Dataset items:
-----

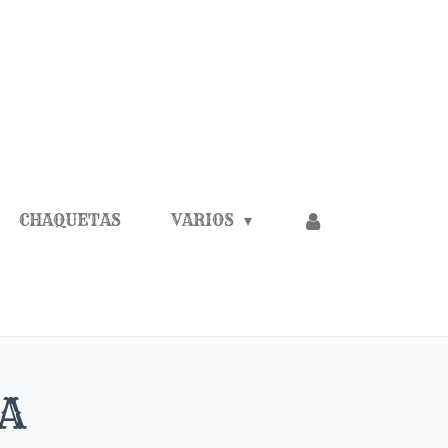
CHAQUETAS
VARIOS
A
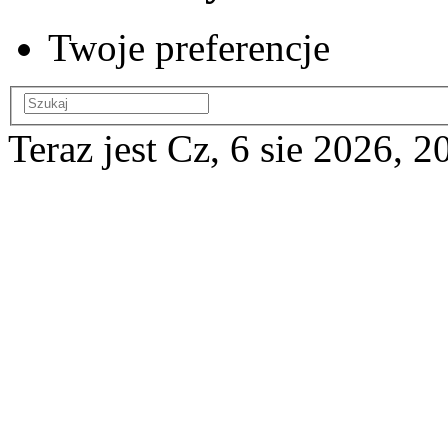
Twoje preferencje
Teraz jest Cz, 6 sie 2026, 2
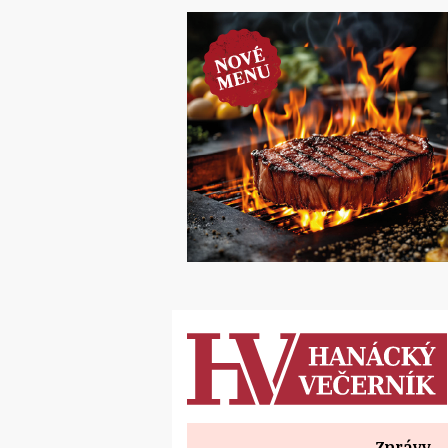
Zprávy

-----

Task details: Without including any pictures, copy every line above exactly.

Solved problem:
CHAQUETAS
VARIOS
A
Twoje preferencje
Teraz jest Cz, 6 sie 2026, 2
Zprávy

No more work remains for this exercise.